MATERIAL FOR THE TASK:
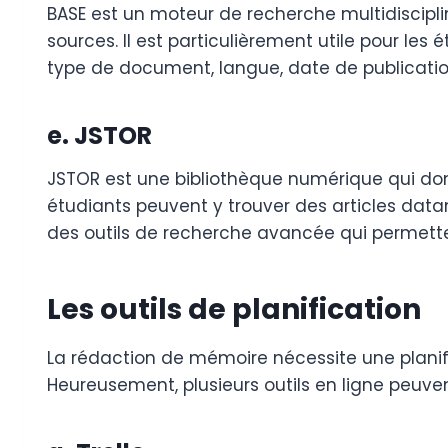
BASE est un moteur de recherche multidiscipl
sources. Il est particulièrement utile pour les
type de document, langue, date de publication
e. JSTOR
JSTOR est une bibliothèque numérique qui don
étudiants peuvent y trouver des articles da
des outils de recherche avancée qui permette
Les outils de planification
La rédaction de mémoire nécessite une planif
Heureusement, plusieurs outils en ligne peuven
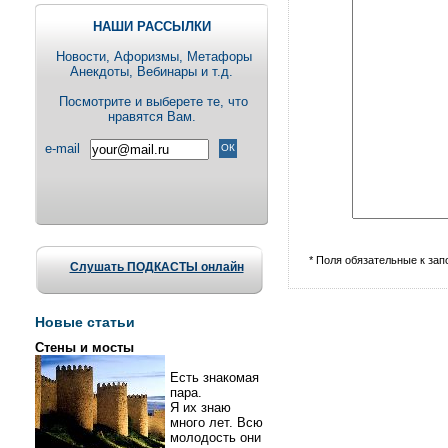
НАШИ РАССЫЛКИ
Новости, Aфоризмы, Метафоры
Анекдоты, Вебинары и т.д.
Посмотрите и выберете те, что
нравятся Вам.
e-mail
* Поля обязательные к за
Слушать ПОДКАСТЫ онлайн
Новые статьи
Стены и мосты
Есть знакомая
пара.
Я их знаю
много лет. Всю
молодость они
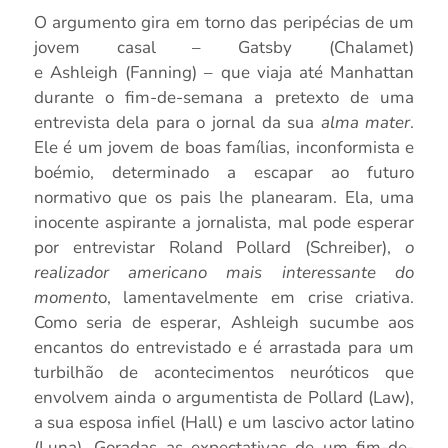
O argumento gira em torno das peripécias de um
jovem casal –
Gatsby
(
Chalamet
)
e
Ashleigh
(
Fanning
) – que viaja até Manhattan
durante o fim-de-semana a pretexto de uma
entrevista dela para o jornal da sua
alma mater
.
Ele é um jovem de boas famílias, inconformista e
boémio, determinado a escapar ao futuro
normativo que os pais lhe planearam. Ela, uma
inocente aspirante a jornalista, mal pode esperar
por entrevistar Roland
Pollard
(
Schreiber
),
o
realizador americano mais interessante do
moment
o, lamentavelmente em crise criativa.
Como seria de esperar,
Ashleigh
sucumbe aos
encantos do entrevistado e é arrastada para um
turbilhão de acontecimentos neuróticos que
envolvem ainda o argumentista de
Pollard
(Law),
a sua esposa infiel (Hall) e um lascivo actor latino
(Luna). Goradas as expectativas de um fim-de-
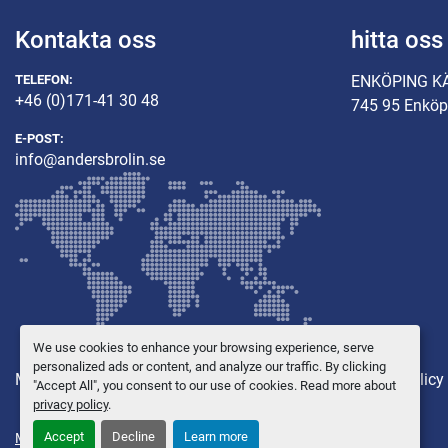
Kontakta oss
hitta oss
TELEFON:
ENKÖPING K
+46 (0)171-41 30 48
745 95 Enköp
E-POST:
info@andersbrolin.se
We use cookies to enhance your browsing experience, serve
personalized ads or content, and analyze our traffic. By clicking
Maskiner
Övriga utrustning
Reservdelar
Integritetspolicy
"Accept All", you consent to our use of cookies. Read more about
privacy policy
.
Accept
Decline
Learn more
Manage Cookies
© Copyright
Anders Brolin AB
2026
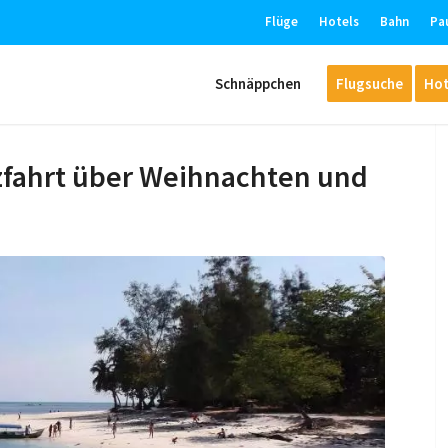
Flüge
Hotels
Bahn
Pa
Schnäppchen
Flugsuche
Hot
zfahrt über Weihnachten und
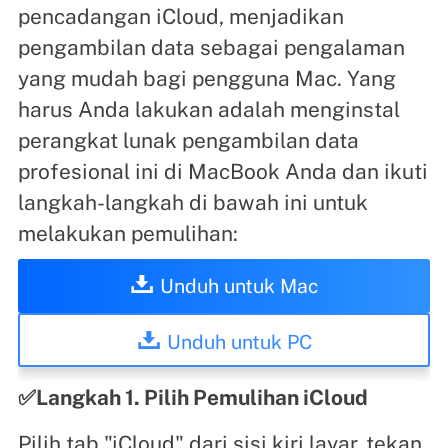
pencadangan iCloud, menjadikan
pengambilan data sebagai pengalaman
yang mudah bagi pengguna Mac. Yang
harus Anda lakukan adalah menginstal
perangkat lunak pengambilan data
profesional ini di MacBook Anda dan ikuti
langkah-langkah di bawah ini untuk
melakukan pemulihan:
Unduh untuk Mac
Unduh untuk PC
✅Langkah 1. Pilih Pemulihan iCloud
Pilih tab "iCloud" dari sisi kiri layar, tekan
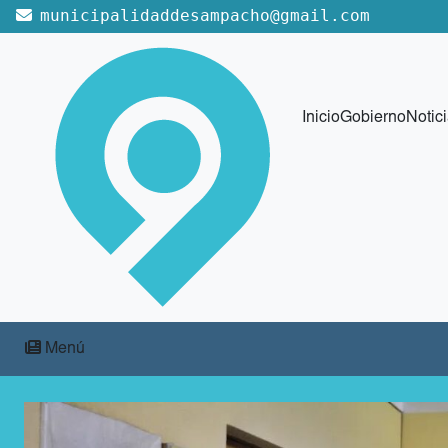
municipalidaddesampacho@gmail.com
Inicio
Gobierno
Notic
Menú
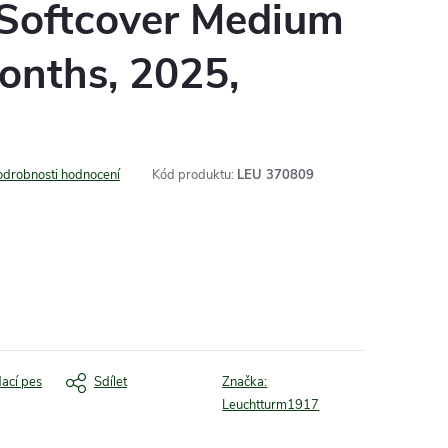
Softcover Medium
onths, 2025,
odrobnosti hodnocení
Kód produktu:
LEU 370809
dací pes
Sdílet
Značka:
Leuchtturm1917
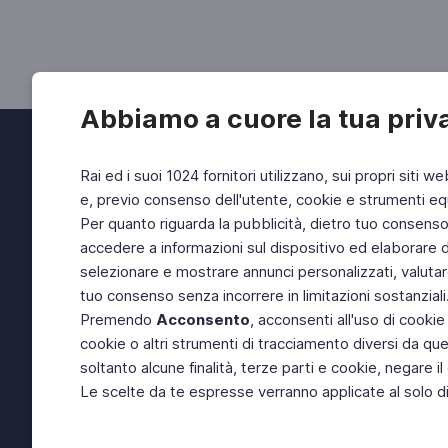
Abbiamo a cuore la tua priv
Rai ed i suoi 1024 fornitori utilizzano, sui propri siti we
e, previo consenso dell'utente, cookie e strumenti equ
Per quanto riguarda la pubblicità, dietro tuo consenso, 
accedere a informazioni sul dispositivo ed elaborare dati
selezionare e mostrare annunci personalizzati, valutar
tuo consenso senza incorrere in limitazioni sostanziali
Premendo
Acconsento
, acconsenti all'uso di cookie
cookie o altri strumenti di tracciamento diversi da quel
soltanto alcune finalità, terze parti e cookie, negare
Le scelte da te espresse verranno applicate al solo dis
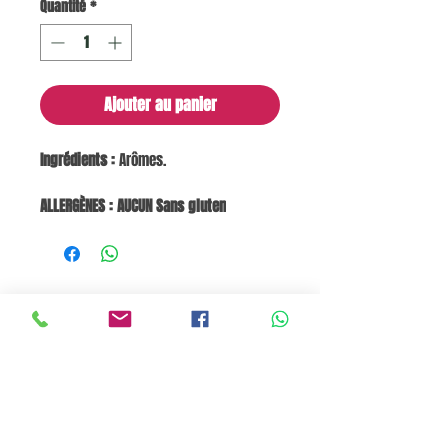
Quantité
*
Ajouter au panier
Ingrédients :
Arômes.
ALLERGÈNES : AUCUN
Sans gluten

WHAT THE TASK REQUIRES: Copy back exactly the lines above from the one containing "Unduh untuk PC" through the one containing "selezionare e mostrare", and leave every picture behind.

WRITTEN SOLUTION:
Unduh untuk PC
✅Langkah 1. Pilih Pemulihan iCloud
Pilih tab "iCloud" dari sisi kiri layar, tekan
municipalidaddesampacho@gmail.com
Inicio
Gobierno
Notic
Menú
Softcover Medium
onths, 2025,
odrobnosti hodnocení
Kód produktu:
LEU 370809
dací pes
Sdílet
Značka:
Leuchtturm1917
Abbiamo a cuore la tua priv
Rai ed i suoi 1024 fornitori utilizzano, sui propri siti we
e, previo consenso dell'utente, cookie e strumenti equ
Per quanto riguarda la pubblicità, dietro tuo consenso, 
accedere a informazioni sul dispositivo ed elaborare dati
selezionare e mostrare annunci personalizzati, valutar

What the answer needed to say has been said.